──────── DATA SHOWN

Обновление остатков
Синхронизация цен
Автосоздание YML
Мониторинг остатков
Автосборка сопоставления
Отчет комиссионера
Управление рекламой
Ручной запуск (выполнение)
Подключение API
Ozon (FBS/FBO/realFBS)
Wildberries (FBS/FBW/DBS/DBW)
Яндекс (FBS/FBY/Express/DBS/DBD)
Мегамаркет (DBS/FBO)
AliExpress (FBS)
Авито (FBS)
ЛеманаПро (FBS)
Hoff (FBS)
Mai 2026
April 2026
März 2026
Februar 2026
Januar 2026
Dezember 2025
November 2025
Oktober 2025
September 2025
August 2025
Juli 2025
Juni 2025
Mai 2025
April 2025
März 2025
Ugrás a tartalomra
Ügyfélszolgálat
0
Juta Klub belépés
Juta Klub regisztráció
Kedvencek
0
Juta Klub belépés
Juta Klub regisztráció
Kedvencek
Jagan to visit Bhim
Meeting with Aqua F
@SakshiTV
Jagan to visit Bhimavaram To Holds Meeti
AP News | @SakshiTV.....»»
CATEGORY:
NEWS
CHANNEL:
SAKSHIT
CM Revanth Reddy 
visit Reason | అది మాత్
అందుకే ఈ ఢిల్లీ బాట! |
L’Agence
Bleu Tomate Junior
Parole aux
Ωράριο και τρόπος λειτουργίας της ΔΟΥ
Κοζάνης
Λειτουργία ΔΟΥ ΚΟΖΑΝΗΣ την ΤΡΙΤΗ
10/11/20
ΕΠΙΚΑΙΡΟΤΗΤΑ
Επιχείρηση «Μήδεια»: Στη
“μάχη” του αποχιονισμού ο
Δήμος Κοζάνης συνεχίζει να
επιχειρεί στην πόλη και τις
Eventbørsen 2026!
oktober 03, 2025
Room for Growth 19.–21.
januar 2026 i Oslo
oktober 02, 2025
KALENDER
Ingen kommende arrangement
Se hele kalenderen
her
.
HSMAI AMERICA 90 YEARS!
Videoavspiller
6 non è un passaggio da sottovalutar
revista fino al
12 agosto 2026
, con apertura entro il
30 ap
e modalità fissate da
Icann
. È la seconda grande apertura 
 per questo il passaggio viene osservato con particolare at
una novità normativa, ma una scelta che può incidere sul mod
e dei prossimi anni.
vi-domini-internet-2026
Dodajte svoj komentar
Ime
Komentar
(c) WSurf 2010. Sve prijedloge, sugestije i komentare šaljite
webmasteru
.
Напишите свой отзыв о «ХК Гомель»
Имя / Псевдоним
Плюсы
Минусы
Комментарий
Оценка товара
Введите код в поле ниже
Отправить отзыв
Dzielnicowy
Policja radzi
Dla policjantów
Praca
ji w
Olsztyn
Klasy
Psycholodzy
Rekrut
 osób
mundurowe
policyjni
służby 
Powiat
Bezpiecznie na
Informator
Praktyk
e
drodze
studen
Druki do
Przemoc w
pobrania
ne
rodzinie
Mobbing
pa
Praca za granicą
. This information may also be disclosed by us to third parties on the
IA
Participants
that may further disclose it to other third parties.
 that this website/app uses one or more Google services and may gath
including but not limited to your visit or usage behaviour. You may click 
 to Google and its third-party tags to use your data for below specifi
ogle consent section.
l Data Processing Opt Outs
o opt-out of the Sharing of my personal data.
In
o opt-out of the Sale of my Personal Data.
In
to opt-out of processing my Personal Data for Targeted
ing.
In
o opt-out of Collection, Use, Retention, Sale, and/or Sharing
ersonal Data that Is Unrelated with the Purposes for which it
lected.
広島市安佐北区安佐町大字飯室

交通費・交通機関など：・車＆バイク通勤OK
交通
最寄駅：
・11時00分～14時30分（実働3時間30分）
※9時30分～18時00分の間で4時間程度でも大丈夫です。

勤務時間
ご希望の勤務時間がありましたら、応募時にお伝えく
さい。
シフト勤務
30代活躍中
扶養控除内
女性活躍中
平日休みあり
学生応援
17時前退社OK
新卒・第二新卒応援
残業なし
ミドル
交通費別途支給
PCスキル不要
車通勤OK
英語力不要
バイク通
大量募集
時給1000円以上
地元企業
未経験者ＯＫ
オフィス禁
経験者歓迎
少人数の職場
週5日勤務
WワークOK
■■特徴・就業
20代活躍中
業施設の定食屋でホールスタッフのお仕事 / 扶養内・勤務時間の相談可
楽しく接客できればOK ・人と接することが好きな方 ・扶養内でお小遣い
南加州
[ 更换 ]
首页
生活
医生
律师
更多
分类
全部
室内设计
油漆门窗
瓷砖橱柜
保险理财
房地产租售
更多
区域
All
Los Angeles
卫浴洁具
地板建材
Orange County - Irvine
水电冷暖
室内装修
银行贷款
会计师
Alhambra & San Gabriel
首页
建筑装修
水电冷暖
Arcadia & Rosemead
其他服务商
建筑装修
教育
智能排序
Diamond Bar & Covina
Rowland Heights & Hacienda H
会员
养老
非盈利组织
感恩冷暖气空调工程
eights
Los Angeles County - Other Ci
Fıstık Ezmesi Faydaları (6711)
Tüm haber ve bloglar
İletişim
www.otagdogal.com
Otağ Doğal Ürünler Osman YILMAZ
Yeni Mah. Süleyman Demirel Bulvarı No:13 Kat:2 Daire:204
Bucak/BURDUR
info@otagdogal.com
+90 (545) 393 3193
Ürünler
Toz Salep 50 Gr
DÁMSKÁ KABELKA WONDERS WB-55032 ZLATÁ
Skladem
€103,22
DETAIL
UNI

────────────────

**WHAT TO PRODUCE:** Would you please reproduce the records above exactly, only from their first line through the line holding "Februar 2026", with both ends included?

**RESULT OF THIS TASK:**
Обновление остатков
Синхронизация цен
Автосоздание YML
Мониторинг остатков
Автосборка сопоставления
Отчет комиссионера
Управление рекламой
Ручной запуск (выполнение)
Подключение API
Ozon (FBS/FBO/realFBS)
Wildberries (FBS/FBW/DBS/DBW)
Яндекс (FBS/FBY/Express/DBS/DBD)
Мегамаркет (DBS/FBO)
AliExpress (FBS)
Авито (FBS)
ЛеманаПро (FBS)
Hoff (FBS)
Mai 2026
April 2026
März 2026
Februar 2026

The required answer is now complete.